The further you dive into networking, the more you will get out of it. Being a part of the community will give you the extra edge and support you need. So grab a cup of coffee, sit down wherever you are, and have a great chat with a colleague today!
Lynn Kyle brings a unique combination of agency and production experience to her role of creative consultant at Agency Access. She’s intimately familiar with the business end of commercial photography and illustration and has, over the last two decades, worked with high-profile artists as an Art Buyer, Producer and Artist Rep at top firms including Leo Burnett Chicago.
[by Paul Oemig]
Cocktail parties. Crowded conferences. Brief business card exchanges — the tenets of traditional networking. While all those things certainly have their place, they are seldom a good method by which to build a solid network.

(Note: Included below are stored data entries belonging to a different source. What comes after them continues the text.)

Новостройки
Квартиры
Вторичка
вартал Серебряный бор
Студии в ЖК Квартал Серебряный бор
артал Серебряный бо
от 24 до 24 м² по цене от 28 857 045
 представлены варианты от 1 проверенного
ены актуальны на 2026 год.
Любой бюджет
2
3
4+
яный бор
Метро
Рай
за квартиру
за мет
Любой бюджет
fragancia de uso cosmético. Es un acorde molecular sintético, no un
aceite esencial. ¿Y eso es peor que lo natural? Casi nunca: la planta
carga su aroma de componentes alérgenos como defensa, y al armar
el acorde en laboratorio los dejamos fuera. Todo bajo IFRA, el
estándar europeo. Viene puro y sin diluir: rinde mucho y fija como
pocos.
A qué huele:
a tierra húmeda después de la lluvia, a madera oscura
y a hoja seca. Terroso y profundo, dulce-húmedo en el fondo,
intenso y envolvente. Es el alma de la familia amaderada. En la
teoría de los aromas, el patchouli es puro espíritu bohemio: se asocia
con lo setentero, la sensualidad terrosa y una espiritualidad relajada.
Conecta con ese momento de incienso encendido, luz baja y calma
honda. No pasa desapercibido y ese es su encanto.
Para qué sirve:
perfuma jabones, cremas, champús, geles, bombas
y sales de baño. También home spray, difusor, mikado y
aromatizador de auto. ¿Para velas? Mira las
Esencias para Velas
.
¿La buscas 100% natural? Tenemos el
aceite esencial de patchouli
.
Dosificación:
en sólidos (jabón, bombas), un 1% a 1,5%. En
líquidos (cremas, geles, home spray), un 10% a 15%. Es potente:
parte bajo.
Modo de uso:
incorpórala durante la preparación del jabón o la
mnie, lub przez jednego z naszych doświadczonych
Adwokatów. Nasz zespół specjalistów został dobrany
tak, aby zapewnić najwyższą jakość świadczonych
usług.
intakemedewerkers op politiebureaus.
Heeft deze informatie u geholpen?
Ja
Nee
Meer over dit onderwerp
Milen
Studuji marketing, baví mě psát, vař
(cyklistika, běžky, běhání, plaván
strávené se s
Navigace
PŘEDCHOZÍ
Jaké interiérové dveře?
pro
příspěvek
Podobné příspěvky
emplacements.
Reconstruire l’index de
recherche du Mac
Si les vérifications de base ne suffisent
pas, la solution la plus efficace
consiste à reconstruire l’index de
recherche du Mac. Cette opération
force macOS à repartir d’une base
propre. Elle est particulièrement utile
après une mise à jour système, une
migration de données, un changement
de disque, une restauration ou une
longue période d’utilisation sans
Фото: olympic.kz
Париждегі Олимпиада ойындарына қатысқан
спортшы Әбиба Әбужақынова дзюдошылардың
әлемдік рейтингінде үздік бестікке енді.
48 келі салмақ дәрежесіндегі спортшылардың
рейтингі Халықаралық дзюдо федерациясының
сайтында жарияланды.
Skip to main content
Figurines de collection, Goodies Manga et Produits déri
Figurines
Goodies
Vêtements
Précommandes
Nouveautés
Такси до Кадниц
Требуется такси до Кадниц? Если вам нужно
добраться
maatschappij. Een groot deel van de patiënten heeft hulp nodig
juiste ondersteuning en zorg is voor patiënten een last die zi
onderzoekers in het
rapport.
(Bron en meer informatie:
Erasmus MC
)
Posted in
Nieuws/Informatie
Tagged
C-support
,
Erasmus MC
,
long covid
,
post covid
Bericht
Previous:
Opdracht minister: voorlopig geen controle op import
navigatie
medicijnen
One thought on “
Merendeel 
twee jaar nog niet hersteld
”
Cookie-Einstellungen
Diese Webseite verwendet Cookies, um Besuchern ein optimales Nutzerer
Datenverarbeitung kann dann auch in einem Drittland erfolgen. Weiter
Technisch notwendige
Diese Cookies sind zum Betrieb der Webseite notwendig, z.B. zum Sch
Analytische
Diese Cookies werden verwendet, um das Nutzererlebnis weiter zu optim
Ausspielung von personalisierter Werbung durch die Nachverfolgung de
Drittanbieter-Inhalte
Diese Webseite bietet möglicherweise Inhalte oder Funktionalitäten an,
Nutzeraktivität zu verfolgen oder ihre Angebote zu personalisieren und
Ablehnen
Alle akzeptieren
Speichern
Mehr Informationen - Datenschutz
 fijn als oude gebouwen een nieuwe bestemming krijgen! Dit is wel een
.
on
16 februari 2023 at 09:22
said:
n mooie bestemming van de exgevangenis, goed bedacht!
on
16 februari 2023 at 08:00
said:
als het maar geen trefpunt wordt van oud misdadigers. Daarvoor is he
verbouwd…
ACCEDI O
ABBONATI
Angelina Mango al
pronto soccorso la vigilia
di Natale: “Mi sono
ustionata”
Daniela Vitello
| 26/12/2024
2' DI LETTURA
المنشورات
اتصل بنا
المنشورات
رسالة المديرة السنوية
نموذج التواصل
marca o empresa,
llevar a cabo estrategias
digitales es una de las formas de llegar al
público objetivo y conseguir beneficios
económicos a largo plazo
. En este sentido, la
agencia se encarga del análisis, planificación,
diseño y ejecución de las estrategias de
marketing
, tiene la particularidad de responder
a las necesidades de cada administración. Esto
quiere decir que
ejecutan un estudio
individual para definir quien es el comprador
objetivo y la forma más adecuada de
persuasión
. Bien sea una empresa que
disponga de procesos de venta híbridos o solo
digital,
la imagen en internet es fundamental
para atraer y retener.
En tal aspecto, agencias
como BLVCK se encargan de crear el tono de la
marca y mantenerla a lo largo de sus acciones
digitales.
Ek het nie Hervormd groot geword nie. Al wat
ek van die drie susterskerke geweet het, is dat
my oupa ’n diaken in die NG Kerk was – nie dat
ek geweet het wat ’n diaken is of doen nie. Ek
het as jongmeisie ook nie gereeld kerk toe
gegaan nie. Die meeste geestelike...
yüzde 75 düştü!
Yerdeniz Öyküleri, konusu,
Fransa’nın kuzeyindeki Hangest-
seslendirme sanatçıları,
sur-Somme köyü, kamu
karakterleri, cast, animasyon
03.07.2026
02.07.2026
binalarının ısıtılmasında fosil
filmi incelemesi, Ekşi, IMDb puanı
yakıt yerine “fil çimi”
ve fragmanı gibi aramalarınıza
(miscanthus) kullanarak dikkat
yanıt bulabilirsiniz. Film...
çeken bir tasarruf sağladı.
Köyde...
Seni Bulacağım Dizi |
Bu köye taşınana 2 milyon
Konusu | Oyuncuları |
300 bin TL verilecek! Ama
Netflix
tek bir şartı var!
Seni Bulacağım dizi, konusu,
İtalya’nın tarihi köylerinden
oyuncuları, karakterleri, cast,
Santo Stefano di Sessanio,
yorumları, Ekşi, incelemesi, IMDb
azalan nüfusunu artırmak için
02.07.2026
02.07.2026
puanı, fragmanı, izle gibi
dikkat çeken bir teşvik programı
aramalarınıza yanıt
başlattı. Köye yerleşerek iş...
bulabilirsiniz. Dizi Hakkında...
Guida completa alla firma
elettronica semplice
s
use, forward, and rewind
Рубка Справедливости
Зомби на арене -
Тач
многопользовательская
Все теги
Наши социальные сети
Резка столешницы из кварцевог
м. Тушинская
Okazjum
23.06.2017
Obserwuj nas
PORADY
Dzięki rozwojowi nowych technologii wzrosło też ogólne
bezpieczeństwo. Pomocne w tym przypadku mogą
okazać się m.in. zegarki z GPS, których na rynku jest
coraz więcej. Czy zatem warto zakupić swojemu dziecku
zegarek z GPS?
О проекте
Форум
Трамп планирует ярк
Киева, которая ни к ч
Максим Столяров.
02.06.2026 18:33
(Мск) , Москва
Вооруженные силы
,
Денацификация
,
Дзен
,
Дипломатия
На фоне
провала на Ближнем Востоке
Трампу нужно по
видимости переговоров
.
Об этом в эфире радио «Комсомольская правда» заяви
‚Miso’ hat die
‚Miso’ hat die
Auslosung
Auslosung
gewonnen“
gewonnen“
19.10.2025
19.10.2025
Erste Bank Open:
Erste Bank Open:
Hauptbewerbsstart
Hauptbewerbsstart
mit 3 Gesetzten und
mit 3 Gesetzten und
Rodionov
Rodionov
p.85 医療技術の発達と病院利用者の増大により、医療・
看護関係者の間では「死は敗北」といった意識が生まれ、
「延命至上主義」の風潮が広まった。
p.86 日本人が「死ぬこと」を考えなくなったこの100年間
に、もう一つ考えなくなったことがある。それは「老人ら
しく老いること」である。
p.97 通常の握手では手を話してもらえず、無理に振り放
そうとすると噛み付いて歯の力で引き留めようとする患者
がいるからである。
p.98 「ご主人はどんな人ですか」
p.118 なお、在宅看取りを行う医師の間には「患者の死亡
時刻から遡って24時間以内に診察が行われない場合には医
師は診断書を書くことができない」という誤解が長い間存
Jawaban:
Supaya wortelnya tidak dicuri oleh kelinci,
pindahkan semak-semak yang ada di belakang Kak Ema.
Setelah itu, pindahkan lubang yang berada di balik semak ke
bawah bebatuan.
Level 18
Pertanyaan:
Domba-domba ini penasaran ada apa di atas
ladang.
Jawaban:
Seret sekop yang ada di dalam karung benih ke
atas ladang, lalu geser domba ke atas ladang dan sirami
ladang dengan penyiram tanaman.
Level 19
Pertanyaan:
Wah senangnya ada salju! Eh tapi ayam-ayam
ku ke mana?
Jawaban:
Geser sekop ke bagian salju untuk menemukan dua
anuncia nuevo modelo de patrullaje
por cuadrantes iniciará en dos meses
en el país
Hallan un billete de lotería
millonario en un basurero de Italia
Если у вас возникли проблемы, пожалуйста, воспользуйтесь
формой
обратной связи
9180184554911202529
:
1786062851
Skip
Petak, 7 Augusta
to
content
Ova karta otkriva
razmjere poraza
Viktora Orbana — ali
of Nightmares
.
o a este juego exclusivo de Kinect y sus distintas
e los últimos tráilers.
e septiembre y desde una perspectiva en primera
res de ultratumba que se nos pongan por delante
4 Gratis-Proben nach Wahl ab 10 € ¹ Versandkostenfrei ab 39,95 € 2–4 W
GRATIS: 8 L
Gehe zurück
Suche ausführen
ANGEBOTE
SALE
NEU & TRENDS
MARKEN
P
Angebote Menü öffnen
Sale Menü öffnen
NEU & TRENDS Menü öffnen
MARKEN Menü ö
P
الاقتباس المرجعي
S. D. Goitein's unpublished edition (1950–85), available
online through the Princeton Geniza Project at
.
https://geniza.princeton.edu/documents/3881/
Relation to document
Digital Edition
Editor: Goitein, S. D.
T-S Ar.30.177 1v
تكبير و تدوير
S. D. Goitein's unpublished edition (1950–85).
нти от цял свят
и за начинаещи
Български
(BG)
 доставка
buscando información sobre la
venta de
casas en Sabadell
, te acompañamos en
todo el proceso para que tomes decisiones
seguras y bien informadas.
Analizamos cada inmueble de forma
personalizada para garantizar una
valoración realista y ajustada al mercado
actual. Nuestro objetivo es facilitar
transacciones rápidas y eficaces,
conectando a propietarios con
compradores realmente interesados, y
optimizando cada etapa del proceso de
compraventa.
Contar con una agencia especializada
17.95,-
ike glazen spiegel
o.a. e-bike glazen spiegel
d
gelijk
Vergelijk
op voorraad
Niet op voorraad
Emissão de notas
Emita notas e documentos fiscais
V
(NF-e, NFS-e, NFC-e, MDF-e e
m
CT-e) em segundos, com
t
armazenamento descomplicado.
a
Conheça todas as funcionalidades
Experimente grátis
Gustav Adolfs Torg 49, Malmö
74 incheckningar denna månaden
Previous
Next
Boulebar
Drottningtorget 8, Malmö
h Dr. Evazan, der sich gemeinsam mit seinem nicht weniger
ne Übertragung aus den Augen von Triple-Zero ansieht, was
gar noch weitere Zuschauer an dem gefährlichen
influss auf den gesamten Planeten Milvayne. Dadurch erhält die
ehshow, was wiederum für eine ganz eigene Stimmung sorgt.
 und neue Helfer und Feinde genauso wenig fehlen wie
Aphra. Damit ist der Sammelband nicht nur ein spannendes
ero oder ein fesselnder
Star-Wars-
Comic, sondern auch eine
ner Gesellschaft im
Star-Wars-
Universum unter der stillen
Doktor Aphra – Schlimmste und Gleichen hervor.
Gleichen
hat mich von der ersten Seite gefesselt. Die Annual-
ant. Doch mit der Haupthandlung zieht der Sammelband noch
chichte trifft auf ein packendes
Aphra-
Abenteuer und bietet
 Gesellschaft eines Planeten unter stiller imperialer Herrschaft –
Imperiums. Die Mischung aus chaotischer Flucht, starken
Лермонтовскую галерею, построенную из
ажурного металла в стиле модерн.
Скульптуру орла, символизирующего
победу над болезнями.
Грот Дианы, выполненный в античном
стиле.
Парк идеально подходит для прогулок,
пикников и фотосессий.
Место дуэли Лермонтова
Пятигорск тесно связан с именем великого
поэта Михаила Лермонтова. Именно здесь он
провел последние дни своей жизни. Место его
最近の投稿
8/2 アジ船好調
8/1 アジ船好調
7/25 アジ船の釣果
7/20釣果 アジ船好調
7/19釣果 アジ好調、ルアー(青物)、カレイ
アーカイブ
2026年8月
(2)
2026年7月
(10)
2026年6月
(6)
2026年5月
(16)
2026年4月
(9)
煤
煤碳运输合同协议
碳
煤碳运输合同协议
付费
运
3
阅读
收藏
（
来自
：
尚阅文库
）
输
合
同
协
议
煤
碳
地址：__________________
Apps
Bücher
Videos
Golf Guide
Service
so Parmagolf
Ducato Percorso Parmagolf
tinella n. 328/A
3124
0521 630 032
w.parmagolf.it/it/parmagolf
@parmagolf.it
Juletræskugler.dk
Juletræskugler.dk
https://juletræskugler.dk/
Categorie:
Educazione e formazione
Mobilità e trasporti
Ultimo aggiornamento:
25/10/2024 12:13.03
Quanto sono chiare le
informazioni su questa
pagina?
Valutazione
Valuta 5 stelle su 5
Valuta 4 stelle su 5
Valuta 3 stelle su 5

Unfortunately, in such environments there is rarely time to form relationships in earnest and of those in attendance, mentalities akin to the hunter are sometimes seen. Like fishermen casting nets, you may even witness some individuals impersonally rushing to collect as many contacts as possible or egotistically boasting only of their own accomplishments in an imprudent effort to be seen as desirable to work with.
But the intent of meeting someone should not be to simply pass off a job title. To build a strong network, one full of people who you know, trust, care about, and collaborate with, it is essential to both listen and share something worthwhile. As Scott Belsky of Behance put it: “Sharing is the new networking.”
The truth is, if you make great things and you have the guts to share them, and share the great things other people are making, great people will find you. In my experience, the best people, people I have later worked with, have been individuals I met while making things together — working on art councils and community volunteer projects. And when you find those individuals, share with each other meaningful things — what inspires you, your aspirations, and the things you’ve learned along the way.
Where do you share? Anywhere. Over coffee. Over drinks. In-person. Online. Sitting next to a stranger. It’s not the forum that matters, it’s the conversation that’s important.